There is also an experimental [Neo4j build](https://cfinan.gitlab.io/umls-tools/installing_umls_db.html) script you can try but read below first.

In addition to the Python command-line scripts that are available when the package is installed. There are also some bash administrative scripts located in ``./resources/bin``. Please note these will not be installed when you install via clone & pip or a conda install. If using conda you will have to clone the repo. With either install method you will need to add the ``./resources/bin`` directory to your PATH.

These scripts will require two bash libraries to be in your PATH.

1. ``shflags`` - `This <https://github.com/kward/shflags>`_ is to manage bash command line arguments.
2. ``bash-helpers`` - `This <https://gitlab.com/cfinan/bash-helpers>`_ wraps some handle bash functions.

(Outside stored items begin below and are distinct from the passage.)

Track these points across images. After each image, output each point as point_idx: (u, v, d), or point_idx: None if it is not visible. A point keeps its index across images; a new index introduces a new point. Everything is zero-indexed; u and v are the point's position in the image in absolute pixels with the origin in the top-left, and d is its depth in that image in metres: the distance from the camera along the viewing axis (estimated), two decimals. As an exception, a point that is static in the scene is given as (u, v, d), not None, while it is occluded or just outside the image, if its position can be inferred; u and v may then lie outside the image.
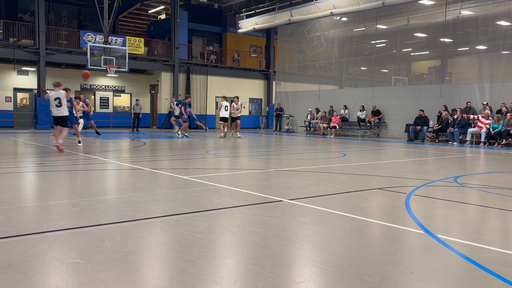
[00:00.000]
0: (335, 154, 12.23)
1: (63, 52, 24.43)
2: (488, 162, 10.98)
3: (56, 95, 11.08)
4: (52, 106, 11.14)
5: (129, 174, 7.55)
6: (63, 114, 11.14)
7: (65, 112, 11.15)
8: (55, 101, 11.06)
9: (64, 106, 11.10)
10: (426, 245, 3.56)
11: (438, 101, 18.91)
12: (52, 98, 11.09)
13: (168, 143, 15.48)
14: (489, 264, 3.06)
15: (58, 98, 11.06)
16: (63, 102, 11.07)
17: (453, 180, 7.18)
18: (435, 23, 21.79)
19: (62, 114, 11.12)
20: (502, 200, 5.67)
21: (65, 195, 5.41)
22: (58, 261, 3.02)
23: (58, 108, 11.07)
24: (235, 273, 2.91)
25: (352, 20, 24.60)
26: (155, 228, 4.02)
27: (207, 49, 31.31)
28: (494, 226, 4.42)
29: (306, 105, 25.39)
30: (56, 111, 11.09)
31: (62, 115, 11.13)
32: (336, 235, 3.81)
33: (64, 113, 11.13)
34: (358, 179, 7.29)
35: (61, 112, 11.11)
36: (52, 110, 11.16)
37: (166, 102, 28.29)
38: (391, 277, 2.83)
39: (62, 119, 11.16)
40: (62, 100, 11.07)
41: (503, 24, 19.37)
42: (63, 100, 11.10)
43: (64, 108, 11.11)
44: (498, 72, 19.57)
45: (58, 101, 11.04)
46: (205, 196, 5.40)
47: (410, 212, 4.65)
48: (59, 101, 11.04)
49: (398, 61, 27.15)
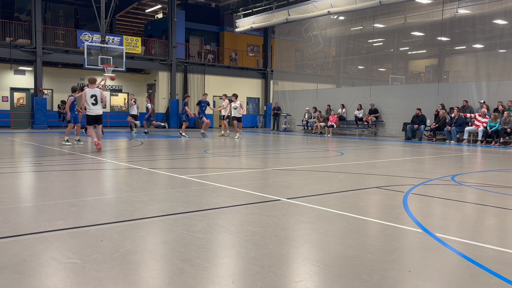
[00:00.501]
0: (332, 153, 12.23)
1: (60, 52, 24.37)
2: (486, 161, 11.00)
3: (92, 92, 10.55)
4: (87, 104, 10.61)
5: (126, 173, 7.53)
6: (99, 113, 10.71)
7: (100, 110, 10.73)
8: (91, 99, 10.53)
9: (100, 104, 10.65)
10: (424, 243, 3.57)
11: (435, 99, 18.95)
12: (88, 96, 10.53)
13: (165, 143, 15.46)
14: (487, 262, 3.07)
15: (95, 95, 10.54)
16: (99, 100, 10.60)
17: (450, 178, 7.19)
18: (432, 21, 21.82)
19: (98, 113, 10.69)
20: (500, 198, 5.68)
21: (62, 195, 5.40)
22: (56, 261, 3.01)
23: (95, 106, 10.58)
24: (234, 272, 2.90)
25: (349, 19, 24.60)
26: (153, 227, 4.01)
27: (205, 48, 31.28)
28: (491, 224, 4.44)
29: (303, 104, 25.40)
30: (93, 110, 10.58)
31: (98, 113, 10.69)
32: (334, 234, 3.81)
33: (100, 111, 10.70)
34: (355, 178, 7.30)
35: (98, 111, 10.66)
36: (88, 109, 10.63)
37: (164, 101, 28.25)
38: (389, 275, 2.83)
39: (99, 117, 10.74)
40: (98, 98, 10.58)
41: (500, 22, 19.41)
42: (99, 98, 10.63)
43: (100, 107, 10.68)
44: (495, 70, 19.61)
45: (94, 98, 10.54)
46: (203, 196, 5.39)
47: (408, 211, 4.65)
48: (95, 98, 10.54)
49: (396, 60, 27.18)
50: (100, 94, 10.70)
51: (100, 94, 10.70)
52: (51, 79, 25.80)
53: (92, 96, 10.53)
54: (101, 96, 10.76)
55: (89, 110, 10.63)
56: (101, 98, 10.73)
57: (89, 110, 10.65)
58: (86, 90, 10.73)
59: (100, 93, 10.73)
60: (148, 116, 20.12)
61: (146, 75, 29.47)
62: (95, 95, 10.56)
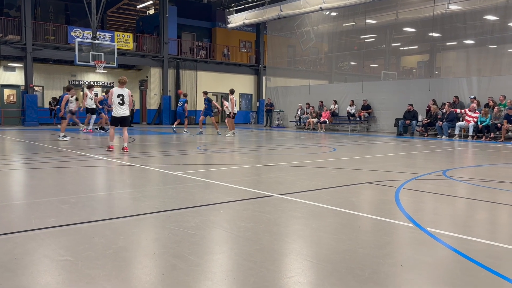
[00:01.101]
0: (325, 149, 12.27)
1: (51, 48, 24.13)
2: (476, 156, 11.10)
3: (120, 92, 10.16)
4: (114, 105, 10.22)
5: (119, 170, 7.50)
6: (126, 114, 10.31)
7: (127, 111, 10.33)
8: (118, 98, 10.12)
9: (126, 105, 10.26)
10: (416, 238, 3.60)
11: (427, 95, 19.04)
12: (115, 95, 10.14)
13: (158, 139, 15.41)
14: (477, 256, 3.10)
15: (122, 95, 10.15)
16: (126, 100, 10.19)
17: (442, 173, 7.24)
18: (424, 17, 21.89)
19: (124, 114, 10.28)
20: (490, 192, 5.74)
21: (54, 192, 5.36)
22: (48, 258, 3.00)
23: (121, 107, 10.19)
24: (227, 268, 2.91)
25: (341, 15, 24.62)
26: (146, 224, 4.01)
27: (197, 44, 31.15)
28: (482, 218, 4.48)
29: (296, 100, 25.41)
30: (119, 110, 10.22)
31: (124, 115, 10.29)
32: (327, 229, 3.83)
33: (126, 112, 10.31)
34: (348, 173, 7.33)
35: (124, 112, 10.26)
36: (114, 110, 10.28)
37: (156, 97, 28.13)
38: (382, 270, 2.85)
39: (124, 119, 10.35)
40: (125, 98, 10.18)
41: (491, 18, 19.52)
42: (126, 98, 10.21)
43: (126, 107, 10.29)
44: (485, 66, 19.74)
45: (121, 98, 10.13)
46: (195, 192, 5.39)
47: (399, 206, 4.68)
48: (122, 98, 10.14)
49: (387, 56, 27.26)
50: (128, 94, 10.29)
51: (128, 94, 10.29)
52: (42, 75, 25.57)
53: (119, 96, 10.15)
54: (129, 97, 10.34)
55: (115, 110, 10.29)
56: (129, 99, 10.31)
57: (114, 111, 10.31)
58: (113, 89, 10.40)
59: (128, 94, 10.30)
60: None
61: (137, 72, 29.31)
62: (122, 95, 10.16)
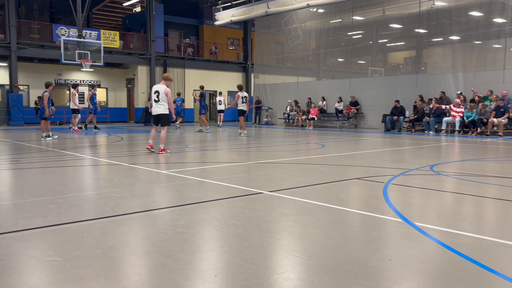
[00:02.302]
0: (314, 146, 12.31)
1: (36, 47, 23.83)
2: (463, 151, 11.23)
3: (156, 88, 9.50)
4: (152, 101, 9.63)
5: (106, 169, 7.44)
6: (160, 112, 9.49)
7: (162, 109, 9.49)
8: (154, 95, 9.45)
9: (162, 102, 9.43)
10: (404, 232, 3.63)
11: (414, 91, 19.20)
12: (152, 91, 9.57)
13: (146, 138, 15.31)
14: (464, 249, 3.14)
15: (157, 91, 9.42)
16: (161, 97, 9.40)
17: (429, 168, 7.32)
18: (410, 14, 22.04)
19: (158, 112, 9.51)
20: (476, 187, 5.81)
21: (41, 192, 5.30)
22: (35, 259, 2.97)
23: (156, 104, 9.47)
24: (216, 266, 2.91)
25: (328, 11, 24.67)
26: (135, 223, 3.98)
27: (184, 42, 31.00)
28: (468, 212, 4.54)
29: (284, 97, 25.44)
30: (153, 108, 9.57)
31: (158, 112, 9.51)
32: (316, 225, 3.85)
33: (161, 110, 9.48)
34: (337, 169, 7.36)
35: (157, 109, 9.50)
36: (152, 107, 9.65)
37: (143, 96, 27.95)
38: (370, 265, 2.87)
39: (160, 116, 9.54)
40: (160, 95, 9.40)
41: (475, 14, 19.74)
42: (162, 95, 9.41)
43: (162, 104, 9.45)
44: (471, 61, 19.96)
45: (157, 95, 9.41)
46: (184, 190, 5.37)
47: (388, 201, 4.72)
48: (158, 95, 9.40)
49: (375, 52, 27.40)
50: (164, 91, 9.43)
51: (164, 91, 9.43)
52: (27, 74, 25.24)
53: (155, 92, 9.46)
54: (165, 93, 9.46)
55: (152, 107, 9.68)
56: (167, 97, 9.50)
57: (152, 107, 9.69)
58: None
59: (165, 91, 9.44)
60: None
61: (124, 70, 29.08)
62: (158, 91, 9.42)
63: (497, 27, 19.05)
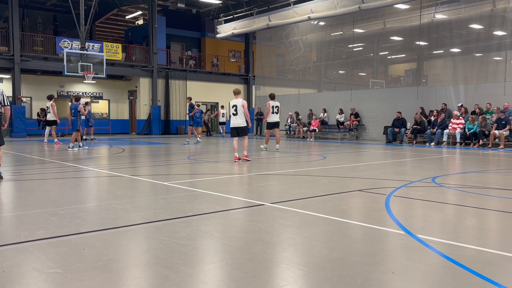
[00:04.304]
0: (315, 157, 12.31)
1: (39, 59, 24.01)
2: (465, 163, 11.21)
3: (234, 102, 10.54)
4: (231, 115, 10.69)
5: (108, 181, 7.45)
6: (240, 125, 10.52)
7: (241, 121, 10.51)
8: (232, 109, 10.53)
9: (240, 115, 10.45)
10: (407, 245, 3.62)
11: (415, 103, 19.24)
12: (231, 105, 10.62)
13: (148, 149, 15.33)
14: (468, 262, 3.12)
15: (235, 105, 10.46)
16: (239, 111, 10.41)
17: (431, 180, 7.30)
18: (411, 26, 22.20)
19: (238, 125, 10.52)
20: (478, 199, 5.80)
21: (43, 204, 5.30)
22: (37, 271, 2.96)
23: (234, 117, 10.51)
24: (219, 278, 2.90)
25: (329, 24, 24.85)
26: (136, 235, 3.97)
27: (186, 54, 31.19)
28: (471, 224, 4.52)
29: (285, 109, 25.45)
30: (232, 121, 10.58)
31: (238, 125, 10.52)
32: (318, 237, 3.84)
33: (239, 122, 10.50)
34: (338, 181, 7.35)
35: (236, 122, 10.51)
36: (231, 120, 10.70)
37: (145, 108, 28.05)
38: (373, 277, 2.86)
39: (239, 129, 10.57)
40: (238, 108, 10.40)
41: (476, 27, 19.86)
42: (240, 109, 10.41)
43: (240, 117, 10.47)
44: (472, 74, 20.04)
45: (235, 109, 10.46)
46: (186, 202, 5.36)
47: (390, 213, 4.71)
48: (236, 109, 10.44)
49: (375, 64, 27.53)
50: (241, 104, 10.43)
51: (241, 104, 10.43)
52: (30, 86, 25.40)
53: (233, 106, 10.49)
54: (243, 107, 10.45)
55: (231, 120, 10.66)
56: (244, 109, 10.47)
57: (231, 121, 10.68)
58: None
59: (242, 104, 10.44)
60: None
61: (127, 82, 29.24)
62: (235, 106, 10.43)
63: (497, 39, 19.16)
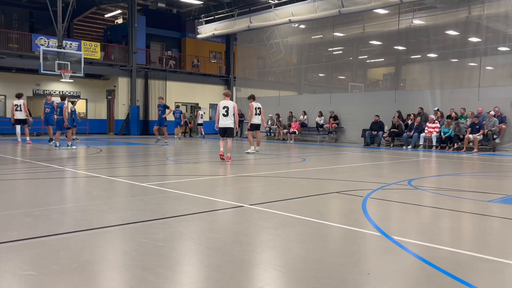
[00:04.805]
0: (294, 159, 12.38)
1: (14, 56, 23.48)
2: (440, 166, 11.44)
3: (225, 104, 10.84)
4: (220, 116, 10.88)
5: (85, 182, 7.34)
6: (228, 125, 10.89)
7: (230, 122, 10.89)
8: (223, 110, 10.82)
9: (230, 117, 10.86)
10: (382, 246, 3.67)
11: (392, 106, 19.53)
12: (221, 107, 10.86)
13: (126, 150, 15.16)
14: (441, 263, 3.19)
15: (226, 107, 10.83)
16: (230, 113, 10.85)
17: (407, 183, 7.43)
18: (389, 31, 22.57)
19: (227, 125, 10.88)
20: (453, 201, 5.93)
21: (17, 204, 5.19)
22: (9, 273, 2.90)
23: (224, 118, 10.83)
24: (196, 280, 2.89)
25: (310, 27, 25.06)
26: (113, 236, 3.93)
27: (166, 54, 30.97)
28: (446, 226, 4.62)
29: (266, 111, 25.43)
30: (222, 121, 10.86)
31: (227, 126, 10.88)
32: (296, 238, 3.86)
33: (229, 123, 10.88)
34: (317, 183, 7.41)
35: (226, 123, 10.86)
36: (220, 121, 10.89)
37: (124, 107, 27.72)
38: (349, 278, 2.90)
39: (227, 130, 10.92)
40: (229, 110, 10.84)
41: (452, 33, 20.33)
42: (231, 110, 10.86)
43: (230, 118, 10.87)
44: (447, 79, 20.49)
45: (226, 110, 10.82)
46: (164, 203, 5.33)
47: (366, 215, 4.77)
48: (227, 110, 10.82)
49: (355, 68, 27.87)
50: (233, 106, 10.90)
51: (233, 106, 10.90)
52: (4, 84, 24.80)
53: (224, 108, 10.83)
54: (234, 109, 10.92)
55: (220, 121, 10.92)
56: (234, 111, 10.92)
57: (220, 121, 10.92)
58: (221, 101, 10.94)
59: (233, 106, 10.92)
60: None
61: (105, 81, 28.84)
62: (227, 107, 10.83)
63: (472, 46, 19.64)
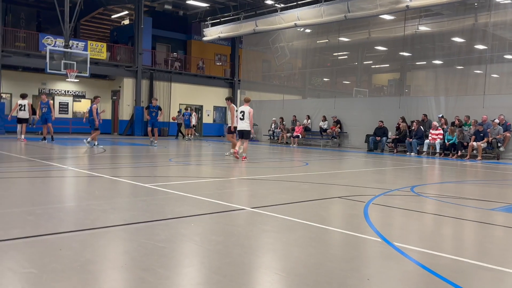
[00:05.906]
0: (297, 163, 12.37)
1: (21, 55, 23.60)
2: (443, 173, 11.41)
3: (242, 109, 11.73)
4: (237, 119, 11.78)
5: (88, 181, 7.36)
6: (245, 128, 11.68)
7: (246, 125, 11.66)
8: (240, 114, 11.69)
9: (246, 120, 11.61)
10: (383, 252, 3.67)
11: (397, 112, 19.50)
12: (239, 111, 11.80)
13: (129, 150, 15.19)
14: (442, 271, 3.18)
15: (243, 111, 11.68)
16: (246, 116, 11.60)
17: (410, 189, 7.41)
18: (395, 37, 22.57)
19: (243, 128, 11.69)
20: (455, 209, 5.91)
21: (19, 203, 5.21)
22: (10, 271, 2.91)
23: (241, 121, 11.66)
24: (196, 281, 2.89)
25: (315, 32, 25.08)
26: (114, 237, 3.94)
27: (171, 56, 31.06)
28: (447, 234, 4.60)
29: (270, 114, 25.58)
30: (239, 124, 11.73)
31: (243, 128, 11.69)
32: (297, 242, 3.86)
33: (245, 126, 11.67)
34: (319, 188, 7.41)
35: (242, 126, 11.68)
36: (238, 123, 11.77)
37: (128, 108, 27.80)
38: (349, 283, 2.89)
39: (244, 132, 11.72)
40: (245, 114, 11.61)
41: (458, 40, 20.30)
42: (247, 115, 11.61)
43: (246, 122, 11.63)
44: (452, 86, 20.44)
45: (242, 114, 11.66)
46: (166, 205, 5.34)
47: (368, 221, 4.77)
48: (243, 114, 11.64)
49: (359, 73, 27.86)
50: (249, 111, 11.70)
51: (249, 111, 11.70)
52: (10, 83, 24.92)
53: (241, 112, 11.73)
54: (249, 113, 11.68)
55: (238, 124, 11.80)
56: (249, 115, 11.68)
57: (238, 124, 11.82)
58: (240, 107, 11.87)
59: (249, 111, 11.71)
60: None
61: (110, 81, 28.94)
62: (243, 111, 11.70)
63: (478, 53, 19.61)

For more information on what is available see the [bash script](https://cfinan.gitlab.io/umls-tools/scripts.html#bash-scripts) documentation.


## Change log

### version `0.3.0a0`
* API - Add a generalisable index module (`umls_tools.admin.index`) for creating index tables in the UMLS and other databases. This also offers some basic index search options.
* API - Added an `umls_tools.orm_mixin` module, to generalise index table creation.
* API - Updated the ORM to add index tables to the UMLS schema.
* API - Deprecated the `umls_tools.parsers` module.
* SCRIPTS - Added a UMLS database index script to create index tables from the `MRCONSO.STR` fields.

### version `0.3.1a0`
* API - Updated to use SQLALchemy 2 - This will cause some warnings when the ORM module is loaded. I am currently investigating this.